▸ **BRIEF**
Lay out every line of text in the source data below as a numbered list, omitting any blank lines. Leave the pictures out of the answer.

Source data:
>>>>

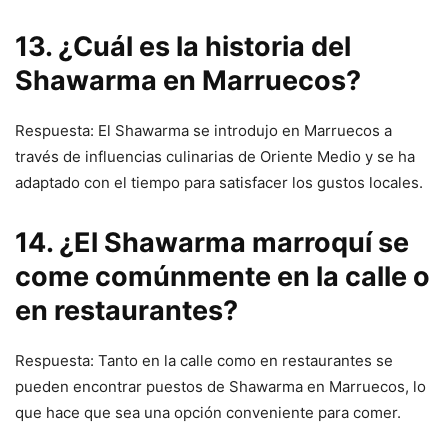
13. ¿Cuál es la historia del
Shawarma en Marruecos?
Respuesta: El Shawarma se introdujo en Marruecos a
través de influencias culinarias de Oriente Medio y se ha
adaptado con el tiempo para satisfacer los gustos locales.
14. ¿El Shawarma marroquí se
come comúnmente en la calle o
en restaurantes?
Respuesta: Tanto en la calle como en restaurantes se
pueden encontrar puestos de Shawarma en Marruecos, lo
que hace que sea una opción conveniente para comer.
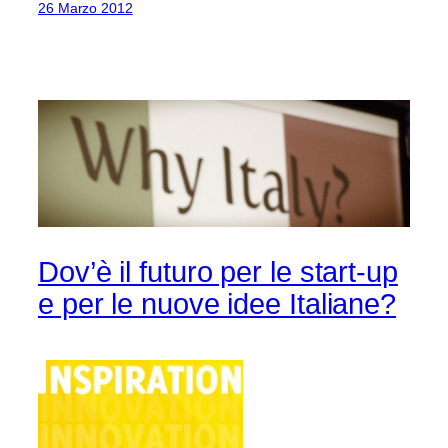
26 Marzo 2012
Dov’è il futuro per le start-up
e per le nuove idee Italiane?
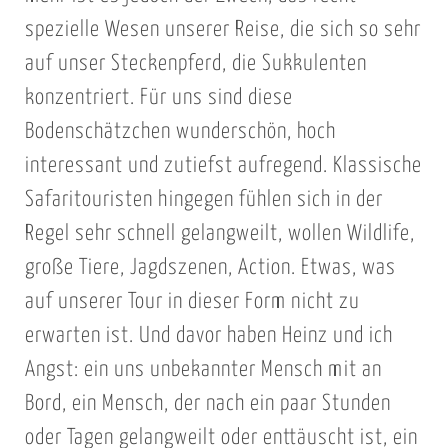
spezielle Wesen unserer Reise, die sich so sehr
auf unser Steckenpferd, die Sukkulenten
konzentriert. Für uns sind diese
Bodenschätzchen wunderschön, hoch
interessant und zutiefst aufregend. Klassische
Safaritouristen hingegen fühlen sich in der
Regel sehr schnell gelangweilt, wollen Wildlife,
große Tiere, Jagdszenen, Action. Etwas, was
auf unserer Tour in dieser Form nicht zu
erwarten ist. Und davor haben Heinz und ich
Angst: ein uns unbekannter Mensch mit an
Bord, ein Mensch, der nach ein paar Stunden
oder Tagen gelangweilt oder enttäuscht ist, ein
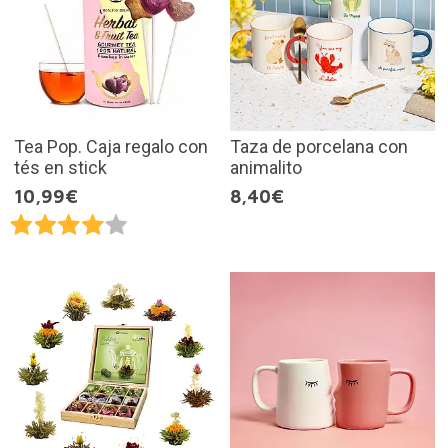
Tea Pop. Caja regalo con
Taza de porcelana con
tés en stick
animalito
10,99€
8,40€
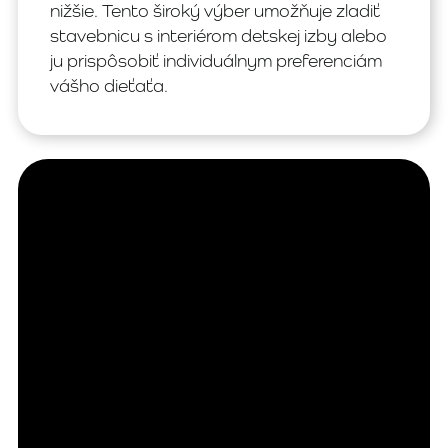
nižšie. Tento široký výber umožňuje zladiť
stavebnicu s interiérom detskej izby alebo
ju prispôsobiť individuálnym preferenciám
vášho dieťaťa.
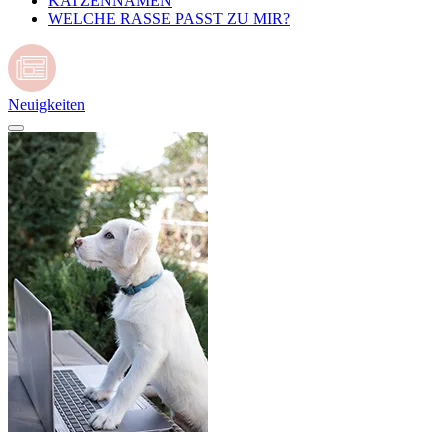
KATZENNAMEN
WELCHE RASSE PASST ZU MIR?
Neuigkeiten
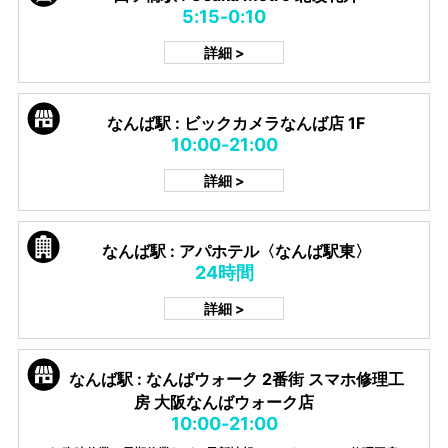
5:15-0:10
詳細 >
なんば駅 : ビックカメラなんば店 1F
10:00-21:00
詳細 >
なんば駅 : アパホテル〈なんば駅東〉
24時間
詳細 >
なんば駅 : なんばウォーク 2番街 スマホ修理工
房 大阪なんばウォーク店
10:00-21:00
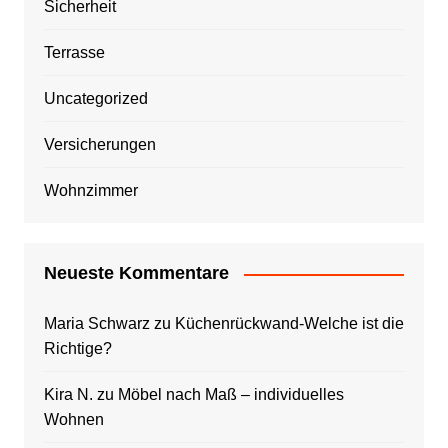
Sicherheit
Terrasse
Uncategorized
Versicherungen
Wohnzimmer
Neueste Kommentare
Maria Schwarz
zu
Küchenrückwand-Welche ist die
Richtige?
Kira N.
zu
Möbel nach Maß – individuelles
Wohnen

<<<<

▸ **EXERCISE SOLUTION**
1. 13. ¿Cuál es la historia del
2. Shawarma en Marruecos?
3. Respuesta: El Shawarma se introdujo en Marruecos a
4. través de influencias culinarias de Oriente Medio y se ha
5. adaptado con el tiempo para satisfacer los gustos locales.
6. 14. ¿El Shawarma marroquí se
7. come comúnmente en la calle o
8. en restaurantes?
9. Respuesta: Tanto en la calle como en restaurantes se
10. pueden encontrar puestos de Shawarma en Marruecos, lo
11. que hace que sea una opción conveniente para comer.
12. 26 Marzo 2012
13. Dov’è il futuro per le start-up
14. e per le nuove idee Italiane?
15. spezielle Wesen unserer Reise, die sich so sehr
16. auf unser Steckenpferd, die Sukkulenten
17. konzentriert. Für uns sind diese
18. Bodenschätzchen wunderschön, hoch
19. interessant und zutiefst aufregend. Klassische
20. Safaritouristen hingegen fühlen sich in der
21. Regel sehr schnell gelangweilt, wollen Wildlife,
22. große Tiere, Jagdszenen, Action. Etwas, was
23. auf unserer Tour in dieser Form nicht zu
24. erwarten ist. Und davor haben Heinz und ich
25. Angst: ein uns unbekannter Mensch mit an
26. Bord, ein Mensch, der nach ein paar Stunden
27. oder Tagen gelangweilt oder enttäuscht ist, ein
28. Tea Pop. Caja regalo con
29. Taza de porcelana con
30. tés en stick
31. animalito
32. 10,99€
33. 8,40€
34. nižšie. Tento široký výber umožňuje zladiť
35. stavebnicu s interiérom detskej izby alebo
36. ju prispôsobiť individuálnym preferenciám
37. vášho dieťaťa.
38. KATZENNAMEN
39. WELCHE RASSE PASST ZU MIR?
40. Neuigkeiten
41. 5:15-0:10
42. 詳細 >
43. なんば駅 : ビックカメラなんば店 1F
44. 10:00-21:00
45. 詳細 >
46. なんば駅 : アパホテル〈なんば駅東〉
47. 24時間
48. 詳細 >
49. なんば駅 : なんばウォーク 2番街 スマホ修理工
50. 房 大阪なんばウォーク店
51. 10:00-21:00
52. Sicherheit
53. Terrasse
54. Uncategorized
55. Versicherungen
56. Wohnzimmer
57. Neueste Kommentare
58. Maria Schwarz
59. zu
60. Küchenrückwand-Welche ist die
61. Richtige?
62. Kira N.
63. zu
64. Möbel nach Maß – individuelles
65. Wohnen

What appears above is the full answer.